WORKING DATA
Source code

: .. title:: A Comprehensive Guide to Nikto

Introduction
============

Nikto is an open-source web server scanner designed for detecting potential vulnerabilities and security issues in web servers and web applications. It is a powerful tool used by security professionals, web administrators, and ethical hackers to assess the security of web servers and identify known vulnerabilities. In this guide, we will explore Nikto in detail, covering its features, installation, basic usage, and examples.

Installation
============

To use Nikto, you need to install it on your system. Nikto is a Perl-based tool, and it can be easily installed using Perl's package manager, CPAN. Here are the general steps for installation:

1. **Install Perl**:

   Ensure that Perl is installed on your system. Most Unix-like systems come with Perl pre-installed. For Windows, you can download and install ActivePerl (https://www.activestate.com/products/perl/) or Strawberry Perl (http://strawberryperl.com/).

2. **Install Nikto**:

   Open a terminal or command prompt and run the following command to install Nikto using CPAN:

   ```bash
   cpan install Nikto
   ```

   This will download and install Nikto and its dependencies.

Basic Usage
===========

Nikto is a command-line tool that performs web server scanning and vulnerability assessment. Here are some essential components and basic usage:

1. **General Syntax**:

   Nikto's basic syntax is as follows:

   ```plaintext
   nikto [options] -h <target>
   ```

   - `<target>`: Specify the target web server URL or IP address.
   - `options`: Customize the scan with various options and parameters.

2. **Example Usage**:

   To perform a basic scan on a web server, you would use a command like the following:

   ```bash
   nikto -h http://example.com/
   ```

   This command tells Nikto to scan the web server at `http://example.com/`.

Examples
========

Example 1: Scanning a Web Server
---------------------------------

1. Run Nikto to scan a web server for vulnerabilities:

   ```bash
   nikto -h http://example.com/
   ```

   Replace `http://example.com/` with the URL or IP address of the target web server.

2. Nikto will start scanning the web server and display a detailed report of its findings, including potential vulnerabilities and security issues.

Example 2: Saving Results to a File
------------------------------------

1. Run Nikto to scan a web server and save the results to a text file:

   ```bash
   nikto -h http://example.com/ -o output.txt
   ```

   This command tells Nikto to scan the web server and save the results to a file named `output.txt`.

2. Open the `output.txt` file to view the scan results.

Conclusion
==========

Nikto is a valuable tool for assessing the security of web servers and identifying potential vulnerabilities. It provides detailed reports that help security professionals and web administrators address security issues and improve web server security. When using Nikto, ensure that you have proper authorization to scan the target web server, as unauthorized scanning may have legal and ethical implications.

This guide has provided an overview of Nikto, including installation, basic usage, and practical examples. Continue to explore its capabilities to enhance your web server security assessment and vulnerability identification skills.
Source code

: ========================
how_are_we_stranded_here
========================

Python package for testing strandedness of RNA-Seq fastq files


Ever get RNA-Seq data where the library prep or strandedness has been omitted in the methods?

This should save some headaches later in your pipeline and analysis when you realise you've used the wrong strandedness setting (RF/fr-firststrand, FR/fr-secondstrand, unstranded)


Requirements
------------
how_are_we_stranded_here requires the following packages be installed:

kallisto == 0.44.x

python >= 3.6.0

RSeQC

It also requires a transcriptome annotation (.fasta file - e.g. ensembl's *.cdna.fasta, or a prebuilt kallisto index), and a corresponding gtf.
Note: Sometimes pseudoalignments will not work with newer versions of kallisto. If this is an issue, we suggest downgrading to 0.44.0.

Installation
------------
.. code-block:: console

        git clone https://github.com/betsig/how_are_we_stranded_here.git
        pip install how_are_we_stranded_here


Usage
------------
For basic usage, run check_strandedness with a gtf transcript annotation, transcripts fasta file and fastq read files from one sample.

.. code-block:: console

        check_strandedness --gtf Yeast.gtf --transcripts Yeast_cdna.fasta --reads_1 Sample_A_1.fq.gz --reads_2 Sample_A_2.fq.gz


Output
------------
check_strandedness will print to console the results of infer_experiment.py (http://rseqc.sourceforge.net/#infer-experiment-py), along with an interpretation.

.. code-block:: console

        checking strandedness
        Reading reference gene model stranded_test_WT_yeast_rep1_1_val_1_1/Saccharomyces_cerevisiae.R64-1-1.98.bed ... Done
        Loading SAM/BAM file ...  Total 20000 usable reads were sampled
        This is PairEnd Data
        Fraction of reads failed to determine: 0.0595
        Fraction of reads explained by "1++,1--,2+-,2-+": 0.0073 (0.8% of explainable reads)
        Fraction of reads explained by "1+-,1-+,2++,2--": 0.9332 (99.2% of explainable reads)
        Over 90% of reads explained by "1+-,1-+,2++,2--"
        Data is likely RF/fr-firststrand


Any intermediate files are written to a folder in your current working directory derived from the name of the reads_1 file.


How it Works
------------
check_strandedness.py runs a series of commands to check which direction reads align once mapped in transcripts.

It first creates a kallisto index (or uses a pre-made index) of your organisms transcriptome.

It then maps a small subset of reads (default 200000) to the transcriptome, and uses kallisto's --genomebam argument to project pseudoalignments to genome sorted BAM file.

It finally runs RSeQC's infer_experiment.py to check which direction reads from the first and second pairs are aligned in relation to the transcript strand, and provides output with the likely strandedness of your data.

EXERCISE
Return the full listing. Keep each line exactly as it stands.

PROBLEM SOLUTION
Source code

: .. title:: A Comprehensive Guide to Nikto

Introduction
============

Nikto is an open-source web server scanner designed for detecting potential vulnerabilities and security issues in web servers and web applications. It is a powerful tool used by security professionals, web administrators, and ethical hackers to assess the security of web servers and identify known vulnerabilities. In this guide, we will explore Nikto in detail, covering its features, installation, basic usage, and examples.

Installation
============

To use Nikto, you need to install it on your system. Nikto is a Perl-based tool, and it can be easily installed using Perl's package manager, CPAN. Here are the general steps for installation:

1. **Install Perl**:

   Ensure that Perl is installed on your system. Most Unix-like systems come with Perl pre-installed. For Windows, you can download and install ActivePerl (https://www.activestate.com/products/perl/) or Strawberry Perl (http://strawberryperl.com/).

2. **Install Nikto**:

   Open a terminal or command prompt and run the following command to install Nikto using CPAN:

   ```bash
   cpan install Nikto
   ```

   This will download and install Nikto and its dependencies.

Basic Usage
===========

Nikto is a command-line tool that performs web server scanning and vulnerability assessment. Here are some essential components and basic usage:

1. **General Syntax**:

   Nikto's basic syntax is as follows:

   ```plaintext
   nikto [options] -h <target>
   ```

   - `<target>`: Specify the target web server URL or IP address.
   - `options`: Customize the scan with various options and parameters.

2. **Example Usage**:

   To perform a basic scan on a web server, you would use a command like the following:

   ```bash
   nikto -h http://example.com/
   ```

   This command tells Nikto to scan the web server at `http://example.com/`.

Examples
========

Example 1: Scanning a Web Server
---------------------------------

1. Run Nikto to scan a web server for vulnerabilities:

   ```bash
   nikto -h http://example.com/
   ```

   Replace `http://example.com/` with the URL or IP address of the target web server.

2. Nikto will start scanning the web server and display a detailed report of its findings, including potential vulnerabilities and security issues.

Example 2: Saving Results to a File
------------------------------------

1. Run Nikto to scan a web server and save the results to a text file:

   ```bash
   nikto -h http://example.com/ -o output.txt
   ```

   This command tells Nikto to scan the web server and save the results to a file named `output.txt`.

2. Open the `output.txt` file to view the scan results.

Conclusion
==========

Nikto is a valuable tool for assessing the security of web servers and identifying potential vulnerabilities. It provides detailed reports that help security professionals and web administrators address security issues and improve web server security. When using Nikto, ensure that you have proper authorization to scan the target web server, as unauthorized scanning may have legal and ethical implications.

This guide has provided an overview of Nikto, including installation, basic usage, and practical examples. Continue to explore its capabilities to enhance your web server security assessment and vulnerability identification skills.
Source code

: ========================
how_are_we_stranded_here
========================

Python package for testing strandedness of RNA-Seq fastq files


Ever get RNA-Seq data where the library prep or strandedness has been omitted in the methods?

This should save some headaches later in your pipeline and analysis when you realise you've used the wrong strandedness setting (RF/fr-firststrand, FR/fr-secondstrand, unstranded)


Requirements
------------
how_are_we_stranded_here requires the following packages be installed:

kallisto == 0.44.x

python >= 3.6.0

RSeQC

It also requires a transcriptome annotation (.fasta file - e.g. ensembl's *.cdna.fasta, or a prebuilt kallisto index), and a corresponding gtf.
Note: Sometimes pseudoalignments will not work with newer versions of kallisto. If this is an issue, we suggest downgrading to 0.44.0.

Installation
------------
.. code-block:: console

        git clone https://github.com/betsig/how_are_we_stranded_here.git
        pip install how_are_we_stranded_here


Usage
------------
For basic usage, run check_strandedness with a gtf transcript annotation, transcripts fasta file and fastq read files from one sample.

.. code-block:: console

        check_strandedness --gtf Yeast.gtf --transcripts Yeast_cdna.fasta --reads_1 Sample_A_1.fq.gz --reads_2 Sample_A_2.fq.gz


Output
------------
check_strandedness will print to console the results of infer_experiment.py (http://rseqc.sourceforge.net/#infer-experiment-py), along with an interpretation.

.. code-block:: console

        checking strandedness
        Reading reference gene model stranded_test_WT_yeast_rep1_1_val_1_1/Saccharomyces_cerevisiae.R64-1-1.98.bed ... Done
        Loading SAM/BAM file ...  Total 20000 usable reads were sampled
        This is PairEnd Data
        Fraction of reads failed to determine: 0.0595
        Fraction of reads explained by "1++,1--,2+-,2-+": 0.0073 (0.8% of explainable reads)
        Fraction of reads explained by "1+-,1-+,2++,2--": 0.9332 (99.2% of explainable reads)
        Over 90% of reads explained by "1+-,1-+,2++,2--"
        Data is likely RF/fr-firststrand


Any intermediate files are written to a folder in your current working directory derived from the name of the reads_1 file.


How it Works
------------
check_strandedness.py runs a series of commands to check which direction reads align once mapped in transcripts.

It first creates a kallisto index (or uses a pre-made index) of your organisms transcriptome.

It then maps a small subset of reads (default 200000) to the transcriptome, and uses kallisto's --genomebam argument to project pseudoalignments to genome sorted BAM file.

It finally runs RSeQC's infer_experiment.py to check which direction reads from the first and second pairs are aligned in relation to the transcript strand, and provides output with the likely strandedness of your data.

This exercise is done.